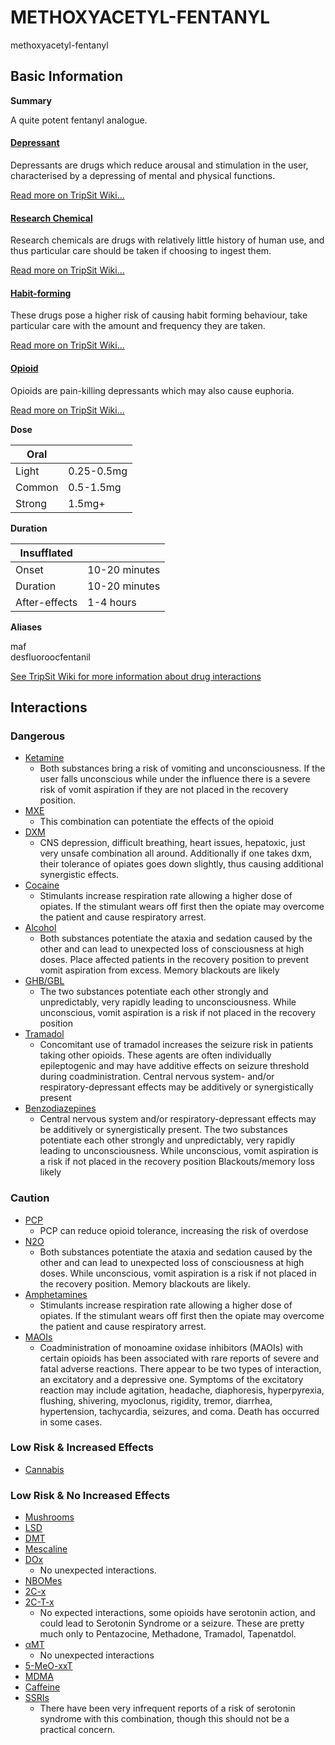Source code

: # METHOXYACETYL-FENTANYL

methoxyacetyl-fentanyl

## Basic Information

**Summary**

A quite potent fentanyl analogue.

#### [Depressant](/category/depressant)

Depressants are drugs which reduce arousal and stimulation in the user, characterised by a depressing of mental and physical functions.

[Read more on TripSit Wiki...](#{category.wiki})

#### [Research Chemical](/category/research-chemical)

Research chemicals are drugs with relatively little history of human use, and thus particular care should be taken if choosing to ingest them.

[Read more on TripSit Wiki...](#{category.wiki})

#### [Habit-forming](/category/habit-forming)

These drugs pose a higher risk of causing habit forming behaviour, take particular care with the amount and frequency they are taken.

[Read more on TripSit Wiki...](#{category.wiki})

#### [Opioid](/category/opioid)

Opioids are pain-killing depressants which may also cause euphoria.

[Read more on TripSit Wiki...](#{category.wiki})

**Dose**

| Oral   |            |
| ------ | ---------- |
| Light  | 0.25-0.5mg |
| Common | 0.5-1.5mg  |
| Strong | 1.5mg+     |

**Duration**

| Insufflated   |               |
| ------------- | ------------- |
| Onset         | 10-20 minutes |
| Duration      | 10-20 minutes |
| After-effects | 1-4 hours     |

**Aliases**

maf  
desfluoroocfentanil  

[See TripSit Wiki for more information about drug interactions](http://combo.tripsit.me/)

## Interactions

### Dangerous

* [Ketamine](/ketamine)  
   * Both substances bring a risk of vomiting and unconsciousness. If the user falls unconscious while under the influence there is a severe risk of vomit aspiration if they are not placed in the recovery position.
* [MXE](/mxe)  
   * This combination can potentiate the effects of the opioid
* [DXM](/dxm)  
   * CNS depression, difficult breathing, heart issues, hepatoxic, just very unsafe combination all around. Additionally if one takes dxm, their tolerance of opiates goes down slightly, thus causing additional synergistic effects.
* [Cocaine](/cocaine)  
   * Stimulants increase respiration rate allowing a higher dose of opiates. If the stimulant wears off first then the opiate may overcome the patient and cause respiratory arrest.
* [Alcohol](/alcohol)  
   * Both substances potentiate the ataxia and sedation caused by the other and can lead to unexpected loss of consciousness at high doses. Place affected patients in the recovery position to prevent vomit aspiration from excess. Memory blackouts are likely
* [GHB/GBL](https://wiki.tripsit.me/wiki/GHB)  
   * The two substances potentiate each other strongly and unpredictably, very rapidly leading to unconsciousness. While unconscious, vomit aspiration is a risk if not placed in the recovery position
* [Tramadol](/tramadol)  
   * Concomitant use of tramadol increases the seizure risk in patients taking other opioids. These agents are often individually epileptogenic and may have additive effects on seizure threshold during coadministration. Central nervous system- and/or respiratory-depressant effects may be additively or synergistically present
* [Benzodiazepines](https://wiki.tripsit.me/wiki/Benzodiazepines)  
   * Central nervous system and/or respiratory-depressant effects may be additively or synergistically present. The two substances potentiate each other strongly and unpredictably, very rapidly leading to unconsciousness. While unconscious, vomit aspiration is a risk if not placed in the recovery position Blackouts/memory loss likely

### Caution

* [PCP](/pcp)  
   * PCP can reduce opioid tolerance, increasing the risk of overdose
* [N2O](/nitrous)  
   * Both substances potentiate the ataxia and sedation caused by the other and can lead to unexpected loss of consciousness at high doses. While unconscious, vomit aspiration is a risk if not placed in the recovery position. Memory blackouts are likely.
* [Amphetamines](https://wiki.tripsit.me/wiki/Amphetamine)  
   * Stimulants increase respiration rate allowing a higher dose of opiates. If the stimulant wears off first then the opiate may overcome the patient and cause respiratory arrest.
* [MAOIs](https://wiki.tripsit.me/wiki/Antidepressants#MAOIs)  
   * Coadministration of monoamine oxidase inhibitors (MAOIs) with certain opioids has been associated with rare reports of severe and fatal adverse reactions. There appear to be two types of interaction, an excitatory and a depressive one. Symptoms of the excitatory reaction may include agitation, headache, diaphoresis, hyperpyrexia, flushing, shivering, myoclonus, rigidity, tremor, diarrhea, hypertension, tachycardia, seizures, and coma. Death has occurred in some cases.

### Low Risk & Increased Effects

* [Cannabis](/cannabis)

### Low Risk & No Increased Effects

* [Mushrooms](/mushrooms)
* [LSD](/lsd)
* [DMT](/dmt)
* [Mescaline](/mescaline)
* [DOx](https://wiki.tripsit.me/wiki/DOx)  
   * No unexpected interactions.
* [NBOMes](https://wiki.tripsit.me/wiki/NBOMes)
* [2C-x](https://wiki.tripsit.me/wiki/2C-X)
* [2C-T-x](https://wiki.tripsit.me/wiki/2C-X)  
   * No expected interactions, some opioids have serotonin action, and could lead to Serotonin Syndrome or a seizure. These are pretty much only to Pentazocine, Methadone, Tramadol, Tapenatdol.
* [αMT](/amt)  
   * No unexpected interactions
* [5-MeO-xxT](https://wiki.tripsit.me/wiki/5-MeO-DMT)
* [MDMA](/mdma)
* [Caffeine](/caffeine)
* [SSRIs](https://wiki.tripsit.me/wiki/Antidepressants#SSRIs)  
   * There have been very infrequent reports of a risk of serotonin syndrome with this combination, though this should not be a practical concern.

• What to work on: Given the word "tolerance", show every line of the records that contains it.

• Result for this exercise:
   * CNS depression, difficult breathing, heart issues, hepatoxic, just very unsafe combination all around. Additionally if one takes dxm, their tolerance of opiates goes down slightly, thus causing additional synergistic effects.
   * PCP can reduce opioid tolerance, increasing the risk of overdose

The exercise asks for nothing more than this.